• [WORK TO COMPLETE]
#1 Return, word for word, the part of the passage on Asset Recovery Offices below that opens with the words containing "Information on the" and closes with "acting as an ARO.".
#2 Translate this sentence from the passage on Asset Recovery Offices into Spanish: "ES did not send its notification to the Commission, but notified the General Secretariat of the Council."
>> Begin PASSAGE SHOWN
Council Decision 2007/845/JHA[1] (“the Decision”) obliges Member States to set up or designate national Asset Recovery Offices (“AROs”) as national central contact points which facilitate, through enhanced cooperation, the fastest possible EU-wide tracing of assets derived from crime. The Decision allows the AROs to exchange information and best practices, both upon request and spontaneously, regardless of their status (administrative, law enforcement or judicial authority). It requests AROs to exchange information under the conditions laid down in Framework Decision 2006/960/JHA[2] (“the Swedish Initiative”) and in compliance with the applicable data protection provisions.

The Decision is also intended to support the CARIN (Camden Assets Recovery Inter-Agency Network), a global network of practitioners and experts aimed at enhancing mutual knowledge about methods and techniques for cross-border identification, freezing, seizure and confiscation of illicitly acquired assets.

1.2. Notifications sent by Member States

Article 8.1 of the Decision requires Member States to transmit to the General Secretariat of the Council and to the Commission by 18 December 2008 the text of any provisions of their national law enabling them to comply with the obligations imposed on them under this Decision.

The Commission received notifications from the following 21 Member States: AT, BE, BG, CY, CZ, DE, DK, EE, EL, FI, FR, HU, IE, LT, LU, LV, NL, PL, SK, SV and UK.

ES did not send its notification to the Commission, but notified the General Secretariat of the Council.

No notification was received from MT, IT, PT, RO and SI.

Most of the notifications sent by the Member States simply indicate the details of their designated ARO or AROs (the Decision allows Member States to designate a second authority as ARO if they so wish) and, in some cases, a reference to the applicable national provisions. The notifications of BE, EL and IE also include the full text of the relevant national provisions.

1.3. Method and evaluation criteria

Article 8(3) of the Decision provides for the establishment of a Commission written report on the Member States’ compliance with this Decision by 18 December 2010.

Only eight Member States sent their notification by the time of the original deadline set by the Decision. Moreover, most Member States’ notifications covered only one aspect of the Decision, i.e. the implementation of the provisions on the designation of AROs ( Article 1 ). The notifications sent did not mention the implementation of the provisions on cooperation between AROs ( Article 2 ), exchange of information between AROs on request ( Article 3 ) and spontaneously ( Article 4 ), compliance with data protection rules ( Article 5 ), and exchange of best practices between AROs ( Article 6 ).

It was therefore necessary to combine the official notifications with other information if only in order to cover the implementation of the minimal legal provisions in the Decision.

Information on the implementation of these provisions, as well as on the Member States’ progress in designating AROs, has been gathered at the meetings of the informal EU Asset Recovery Offices’ Platform (“ARO Platform”). This platform has met regularly since the beginning of 2009 and includes the designated AROs in the Member States and the authorities involved in setting up an ARO or temporarily acting as an ARO.
>> End PASSAGE SHOWN
>> Begin RECORDED DATA
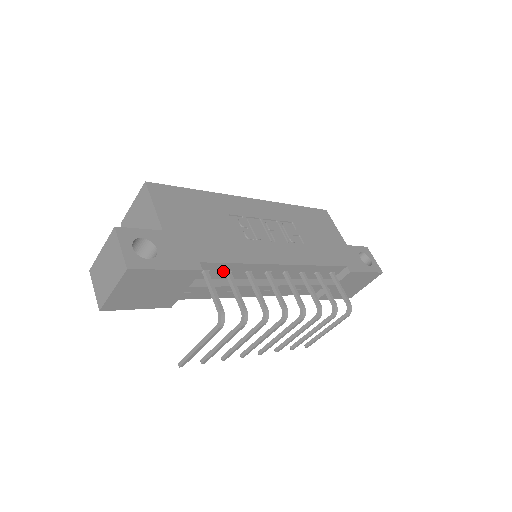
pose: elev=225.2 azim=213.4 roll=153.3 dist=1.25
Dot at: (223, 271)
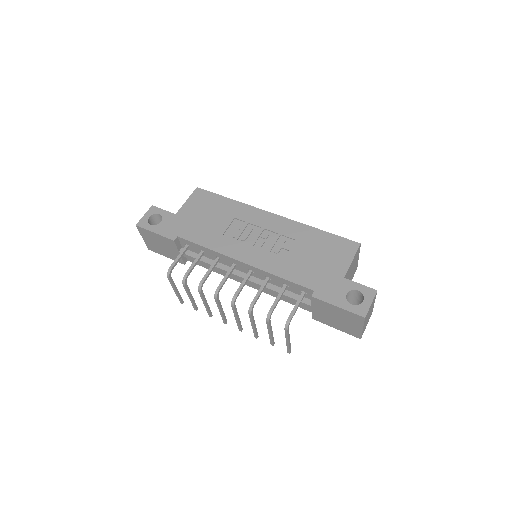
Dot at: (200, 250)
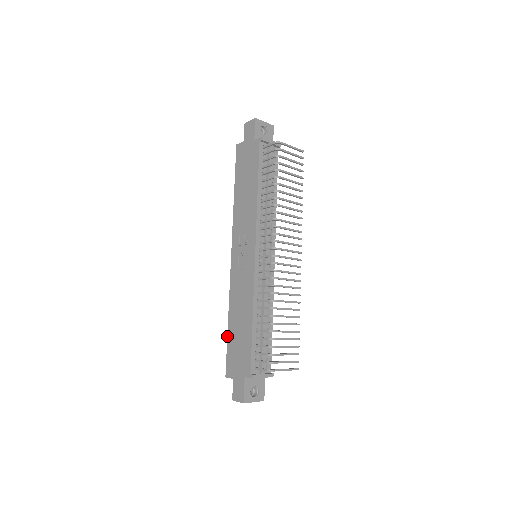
>> End RECORDED DATA
• [SOLUTIONS BELOW]
#1
Information on the implementation of these provisions, as well as on the Member States’ progress in designating AROs, has been gathered at the meetings of the informal EU Asset Recovery Offices’ Platform (“ARO Platform”). This platform has met regularly since the beginning of 2009 and includes the designated AROs in the Member States and the authorities involved in setting up an ARO or temporarily acting as an ARO.

#2 ES no envió su notificación a la Comisión, sino que notificó a la Secretaría General del Consejo.